MKL_LIBS = -L${MKLROOT}/lib/intel64 -lmkl_sycl -lmkl_intel_ilp64 -lmkl_sequential -lmkl_core -lsycl -lOpenCL -lpthread -lm -ldl
DPCPP_OPTS = $(MKL_COPTS) -fsycl-device-code-split=per_kernel $(MKL_LIBS)
my_code: my_code.cpp RS_algorithm.cpp # This RS file is also needed to compile, nothing strange there I believe, completely sequential and just calls the function in my_code.
dpcpp $^ -o $@ $(DPCPP_OPTS)
clean:
-rm -f my_code
.PHONY: clean run all
I know that sometimes there are troubles with the ILP64 or LP64 libraries, but the matrix_mul example mentioned above works, so that can't be right?
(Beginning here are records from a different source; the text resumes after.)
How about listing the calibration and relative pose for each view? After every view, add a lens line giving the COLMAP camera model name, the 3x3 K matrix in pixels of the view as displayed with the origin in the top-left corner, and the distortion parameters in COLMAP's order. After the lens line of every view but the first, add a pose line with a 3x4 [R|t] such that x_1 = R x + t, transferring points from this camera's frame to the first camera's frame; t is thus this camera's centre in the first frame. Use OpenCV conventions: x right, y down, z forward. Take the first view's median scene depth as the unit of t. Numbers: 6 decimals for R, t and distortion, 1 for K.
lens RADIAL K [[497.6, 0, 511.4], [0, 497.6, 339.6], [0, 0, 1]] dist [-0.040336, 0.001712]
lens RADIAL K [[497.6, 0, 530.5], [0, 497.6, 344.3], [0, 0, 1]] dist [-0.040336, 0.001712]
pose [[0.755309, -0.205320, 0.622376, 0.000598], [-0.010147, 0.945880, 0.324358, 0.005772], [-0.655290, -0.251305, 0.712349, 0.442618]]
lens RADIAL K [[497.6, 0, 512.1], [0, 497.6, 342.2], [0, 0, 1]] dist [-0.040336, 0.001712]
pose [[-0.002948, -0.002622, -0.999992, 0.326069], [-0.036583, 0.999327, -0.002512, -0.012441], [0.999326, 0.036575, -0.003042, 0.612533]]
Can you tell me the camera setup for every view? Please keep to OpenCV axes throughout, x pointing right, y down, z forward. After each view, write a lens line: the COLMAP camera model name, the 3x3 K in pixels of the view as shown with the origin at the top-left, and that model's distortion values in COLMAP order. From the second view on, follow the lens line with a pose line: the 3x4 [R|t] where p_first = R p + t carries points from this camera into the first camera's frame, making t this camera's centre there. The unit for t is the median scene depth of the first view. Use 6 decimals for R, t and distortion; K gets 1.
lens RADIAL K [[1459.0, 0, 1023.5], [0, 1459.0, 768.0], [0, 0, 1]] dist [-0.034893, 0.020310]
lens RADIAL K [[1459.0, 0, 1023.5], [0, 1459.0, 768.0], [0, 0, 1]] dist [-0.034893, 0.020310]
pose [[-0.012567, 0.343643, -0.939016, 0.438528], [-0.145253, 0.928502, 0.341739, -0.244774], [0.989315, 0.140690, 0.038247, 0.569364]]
And this is what the execution returns:
Device: Intel whatever model...
Intel MKL ERROR: Parameter 11 was incorrect on entry to cblas_dgemm.
Segmentation fault.
I have put some prints right under the calls to gemm() and done some tests; the first call seems to execute, but not the second one.
I have tried and checked everything, what is wrong?
Thank you in advance!
I found the solution. I was using the row_major version of the gemm call, and I had to call the column_major version for this code, be careful!